2009年05月07日
大洋塩ビ、5月の中国向け輸出価格を引き上げ
7ヵ月振りにトン500〜600ドル台から脱却
【カテゴリー】:市況(海外、原料/樹脂/化成品)
【関連企業・団体】:大洋塩ビ

 大洋塩ビは、同樹脂の5月の中国向け輸出価格(CFR価格)をトン当たり730ドルに引き上げることにしてこのほど同国の大手塩ビ加工企業各社の同意を得た。

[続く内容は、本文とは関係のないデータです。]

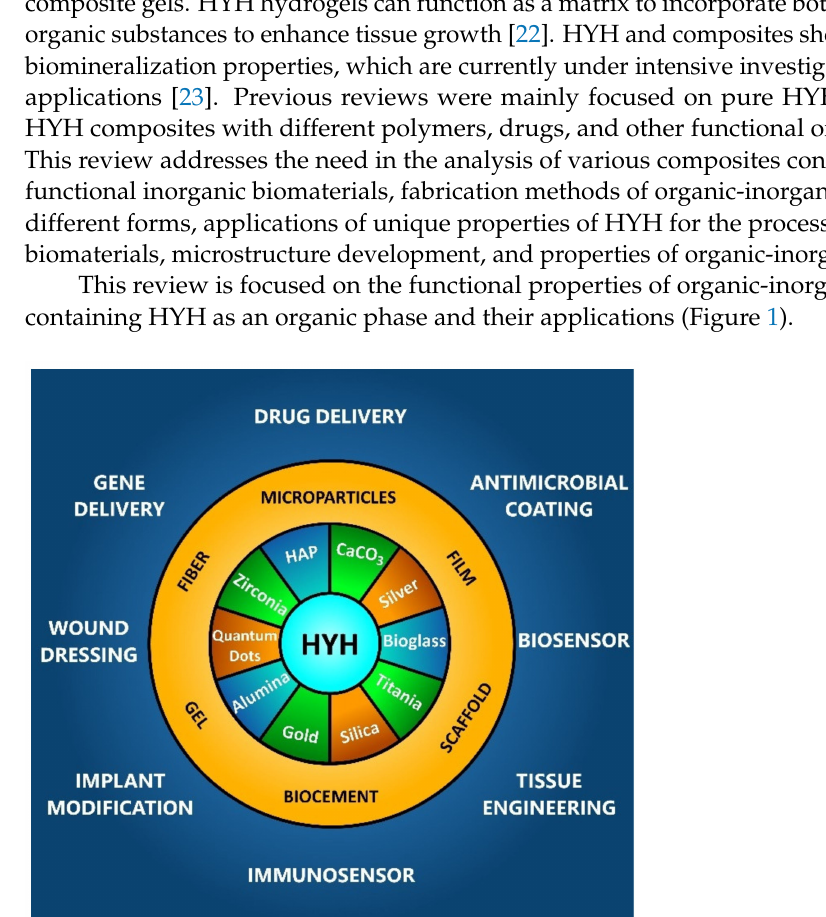
Figure 1. HYH-based organic-inorganic composites and their biomedical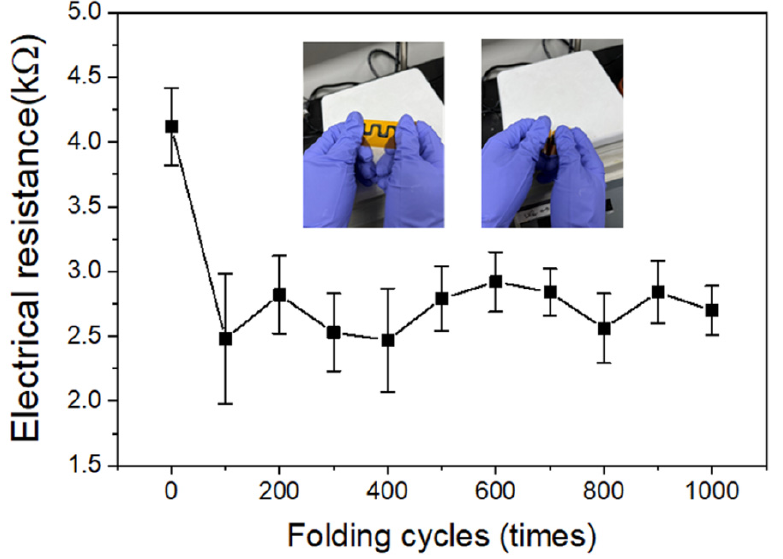
Figure 10. Changes of electrical resistance of EEG/PEDOT:PSS composite electrodes according to the folding cycles. Inset images show the folding test of the composite electrodes on the polyimide substrate. Table 2. Comparison between graphene-based inks for ink writing approaches.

4月の価格に比べると同65〜70ドルの値上げとなる。
 
 同社をはじめとしたわが国のPVC企業による中国向け輸出価格は、昨年11月に前月の同890〜900ドルから同670〜690ドルに急落して以降、長期にわたって低迷を続けていた。今回の同社による同730ドルへの引き上げは、7ヵ月振りの同500〜600ドル台からの脱却となる。
 
 今回同社が大幅値上げに踏み切ったのは、VCMの価格が原燃料の高騰で急上昇してきたため。これを中国の需要家各社が受け入れたのは、中国の国内塩ビ加工製品の需要が同国政府の景気刺激策の展開効果もあって回復してきたことや、同国内のカーバイド法製品の生産量がコスト競争力の低下によって激減してきたこと等によって需給バランスが急速に引き締まってきたからと見られる。今後も同国の塩ビの需給は、苛性ソーダの需要回復の見通しが依然として立たないこともあって引き続きタイトバランスで推移していくと予想されている。